In the midst of a flurry of policy briefs and commentaries on the Gaza flotilla crisis and the new regional order it heralds, Hadar's article is a refreshing reality check for the most part. Warning academics and journalists to avoid the "broad brush" when hastily painting new narratives to explain current events, he gives some needed background on Turkey's relations with Israel and its overall role in the region, debunking the widespread idea that Turkey is an Islamic fundamentalist regime aimed at rebuilding the Ottoman Empire. He also points out the hypocrisy of some US policymakers who are now fear mongering about the AKP and Turkey after praising them for the past eight years.

Hadar concludes:
...The current crisis also demonstrated the need on the part of the Israelis and the Turks to refrain from turning these policy disagreements into a wide-ranging "civilizational" conflict. Israel needs to recognize and support Turkey's determination to play a more activist diplomatic role and take advantage of it and refrain from trying to demonize Turkey as an Islamofascist entity. At the end of the day, Israel has more at stake than Turkey in repairing the bilateral relations between Ankara and Jerusalem. 

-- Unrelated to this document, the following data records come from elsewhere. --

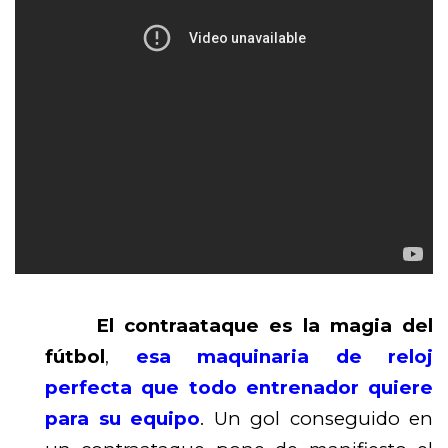
El contraataque es la magia del
fútbol
,
esa maquinaria de reloj
perfecta que todo entrenador quiere
para su equipo
.
Un gol conseguido en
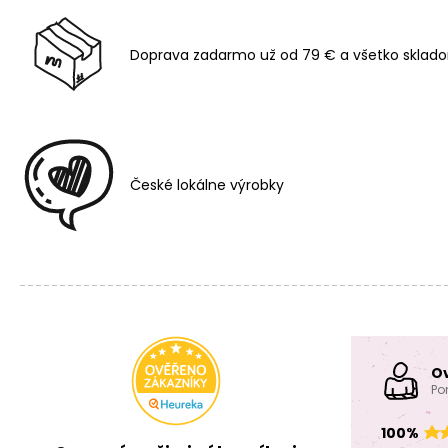
Doprava zadarmo už od 79 € a všetko sklado
České lokálne výrobky
O
Po
100%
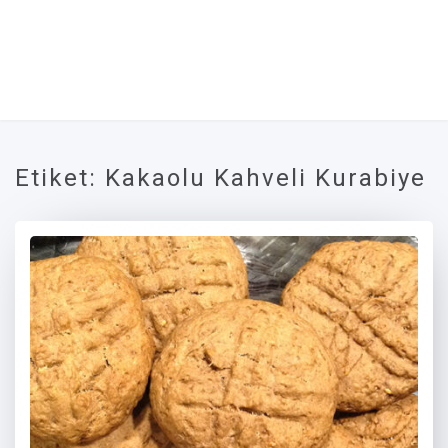
Etiket:
Kakaolu Kahveli Kurabiye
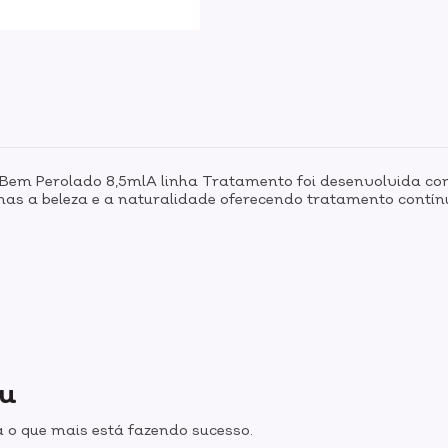
 Bem Perolado 8,5mlA linha Tratamento foi desenvolvida co
has a beleza e a naturalidade oferecendo tratamento contí
ou
 o que mais está fazendo sucesso.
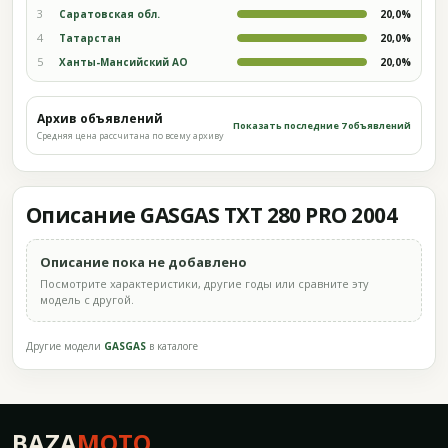
3
Саратовская обл.
20,0%
4
Татарстан
20,0%
5
Ханты-Мансийский АО
20,0%
Архив объявлений
Показать последние 7 объявлений
Средняя цена рассчитана по всему архиву
Описание GASGAS TXT 280 PRO 2004
Описание пока не добавлено
Посмотрите характеристики, другие годы или сравните эту
модель с другой.
Другие модели
GASGAS
в каталоге
BAZA
MOTO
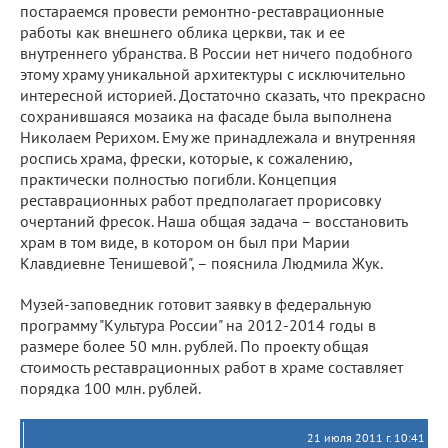
постараемся провести ремонтно-реставрационные
работы как внешнего облика церкви, так и ее
внутреннего убранства. В России нет ничего подобного
этому храму уникальной архитектуры с исключительно
интересной историей. Достаточно сказать, что прекрасно
сохранившаяся мозаика на фасаде была выполнена
Николаем Рерихом. Ему же принадлежала и внутренняя
роспись храма, фрески, которые, к сожалению,
практически полностью погибли. Концепция
реставрационных работ предполагает прорисовку
очертаний фресок. Наша общая задача – восстановить
храм в том виде, в котором он был при Марии
Клавдиевне Тенишевой", – пояснила Людмила Жук.
Музей-заповедник готовит заявку в федеральную
программу "Культура России" на 2012-2014 годы в
размере более 50 млн. рублей. По проекту общая
стоимость реставрационных работ в храме составляет
порядка 100 млн. рублей.
21 июля 2011 г. 10:41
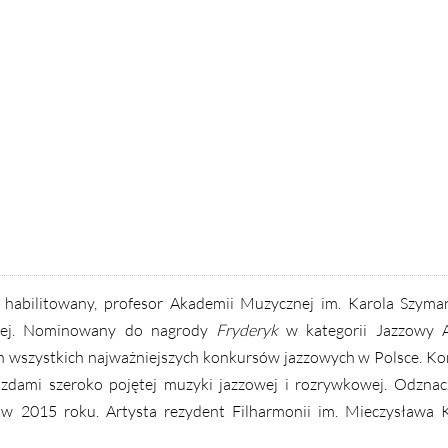
r habilitowany, profesor Akademii Muzycznej im. Karola Szym
owej. Nominowany do nagrody
Fryderyk
w kategorii Jazzowy A
 wszystkich najważniejszych konkursów jazzowych w Polsce. Ko
azdami szeroko pojętej muzyki jazzowej i rozrywkowej. Odzna
 w 2015 roku. Artysta rezydent Filharmonii im. Mieczysława 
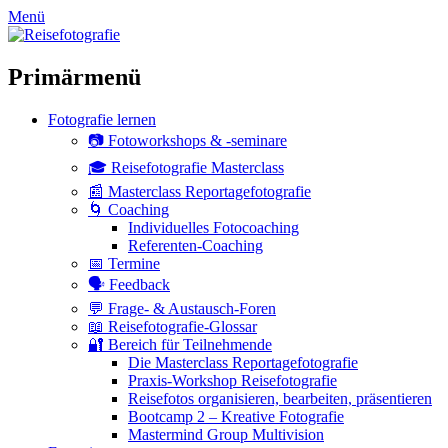
zum
Menü
Inhalt
überspringen
Primärmenü
Fotografie lernen
📷 Fotoworkshops & -seminare
🎓 Reisefotografie Masterclass
📰 Masterclass Reportagefotografie
🌀 Coaching
Individuelles Fotocoaching
Referenten-Coaching
📅 Termine
🗣 Feedback
💬 Frage- & Austausch-Foren
📖 Reisefotografie-Glossar
🔐 Bereich für Teilnehmende
Die Masterclass Reportagefotografie
Praxis-Workshop Reisefotografie
Reisefotos organisieren, bearbeiten, präsentieren
Bootcamp 2 – Kreative Fotografie
Mastermind Group Multivision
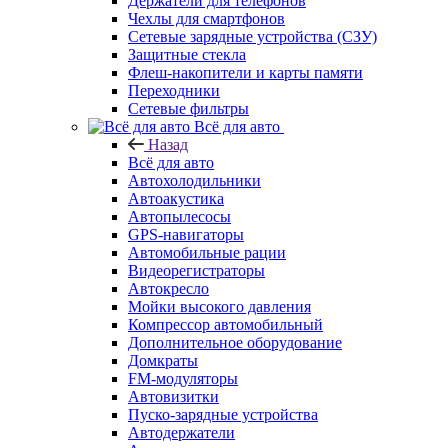
Держатели для телефонов
Чехлы для смартфонов
Сетевые зарядные устройства (СЗУ)
Защитные стекла
Флеш-накопители и карты памяти
Переходники
Сетевые фильтры
Всё для авто
Назад
Всё для авто
Автохолодильники
Автоакустика
Автопылесосы
GPS-навигаторы
Автомобильные рации
Видеорегистраторы
Автокресло
Мойки высокого давления
Компрессор автомобильный
Дополнительное оборудование
Домкраты
FM-модуляторы
Автовизитки
Пуско-зарядные устройства
Автодержатели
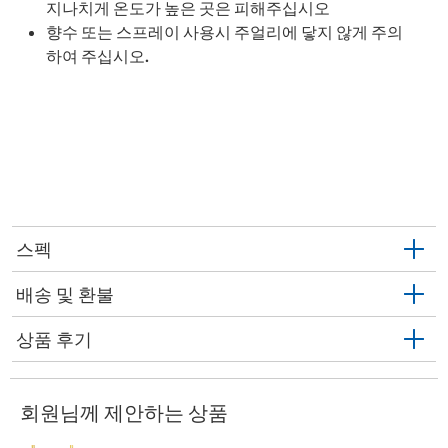
지나치게 온도가 높은 곳은 피해주십시오
향수 또는 스프레이 사용시 주얼리에 닿지 않게 주의
하여 주십시오.
스펙
배송 및 환불
상품 후기
회원님께 제안하는 상품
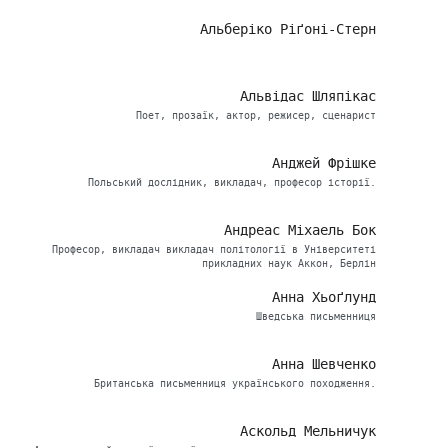
Альберіко Ріґоні-Стерн
Альвідас Шляпікас
Поет, прозаїк, актор, режисер, сценарист
Анджей Фрішке
Польський дослідник, викладач, професор історії.
Андреас Міхаель Бок
Професор, викладач викладач політології в Університеті
прикладних наук Аккон, Берлін
Анна Хьоґлунд
Шведська письменниця
Анна Шевченко
Британська письменниця українського походження.
Аскольд Мельничук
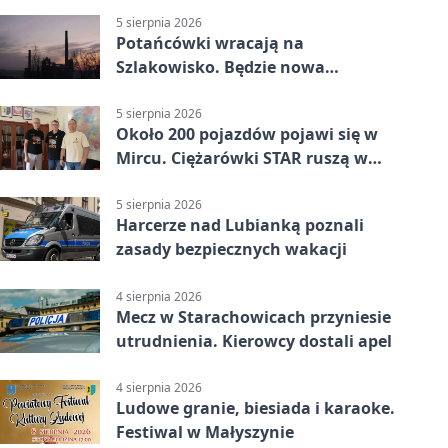
5 sierpnia 2026
Potańcówki wracają na
Szlakowisko. Będzie nowa
lokalizacja
5 sierpnia 2026
Około 200 pojazdów pojawi się w
Mircu. Ciężarówki STAR ruszą w
teren
5 sierpnia 2026
Harcerze nad Lubianką poznali
zasady bezpiecznych wakacji
4 sierpnia 2026
Mecz w Starachowicach przyniesie
utrudnienia. Kierowcy dostali apel
4 sierpnia 2026
Ludowe granie, biesiada i karaoke.
Festiwal w Małyszynie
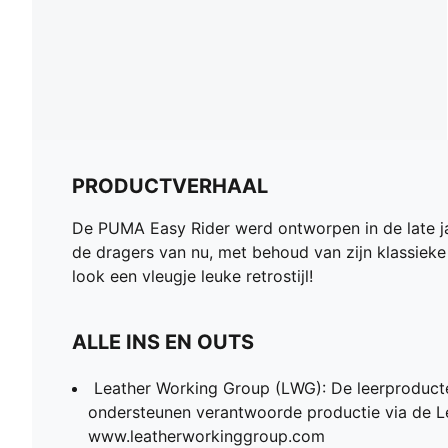
PRODUCTVERHAAL
De PUMA Easy Rider werd ontworpen in de late jar
de dragers van nu, met behoud van zijn klassieke 
look een vleugje leuke retrostijl!
ALLE INS EN OUTS
Leather Working Group (LWG): De leerproduc
ondersteunen verantwoorde productie via de L
www.leatherworkinggroup.com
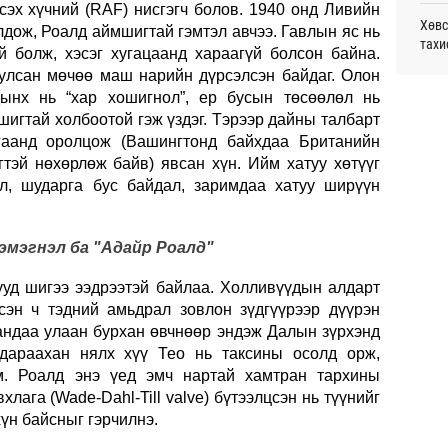
сэх хүчний (RAF) нисгэгч болов. 1940 онд Ливийн
монг
Хөвс
олдож, Роалд аймшигтай гэмтэл авчээ. Гавлын яс нь
хамг
тахи
Ур
үй болж, хэсэг хугацаанд хараагүй болсон байна.
тулсан мөчөө маш нарийн дүрсэлсэн байдаг. Олон
Аун 
Месс
дынх нь “хар хошигнол”, ер бусын төсөөлөл нь
нийг
Ур
игтай холбоотой гэж үздэг. Тэрээр дайны талбарт
агаанд оролцож (Вашингтонд байхдаа Британийн
Татв
УИХ,
тэй нөхөрлөж байв) явсан хүн. Ийм хатуу хөтүүг
үүди
Ур
л, шударга бус байдал, заримдаа хатуу ширүүн
Шата
хува
 эмэгнэл ба "Адайр Роалд"
“Эрх
уд шигээ ээдрээтэй байлаа. Холливүүдын алдарт
Даян
сэн ч тэдний амьдрал зовлон зүдгүүрээр дүүрэн
Д.Ан
андаа улаан бурхан өвчнөөр эндэж Далын зүрхэнд
 дараахан нялх хүү Тео нь таксины осолд орж,
Хөрө
м. Роалд энэ үед эмч нартай хамтран тархины
зээл
лага (Wade-Dahl-Till valve) бүтээлцсэн нь түүнийг
хүн байсныг гэрчилнэ.
Олон
олим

This last sentence is certainly true. But I don't see a huge risk for this issue-based conflict to evolve into an identity one, much less anything on the "civilizational scale." While Turkish public opinion is outspokenly opposed to the policies and actions of the Israeli government, it seems to stop there: there is little new support for anti-Semitic sentiments or movements against the existence of Israel, though their existing supporters may have grown louder.
At the same time, Erdogan and the AKP should understand that that Turkey does not have the capability to serve as an all powerful regional hegemon, and that any attempt to move in that direction will ignite anti-Turkey backlash from regional and global players. In any case, trying to serve as a mediator between the Israelis and the Arabs could prove to be a difficult and thankless job — if not a mission impossible — as the Americans and other powers have already discovered, and that trying to compensate for their diplomatic weakness by displaying Islamist bravado could backfire against the Turks and will certainly not accelerate the establishment of a New Middle East anytime soon. In short, Turkey is not as threatening as its detractors warn nor as powerful as many Turks and their new fans believe.
I'm not sure where Hadar is getting this 'New Middle East' concept or who has been pushing that particular narrative, but it sounds much more American than Turkish to me. And who are these "new fans" of Turkey supposed to be? I don't know about them, but according to the polls of the PewResearchCenter, Turks are more likely to say that their country is disliked around the world than to say it's liked -- in fact, they are the only nationality besides Americans to do so. While nationalism is alive and well in Turkey, so is disillusionment and pragmatism; Hadar's warnings about the nation's limitations would not fall on deaf or naive ears.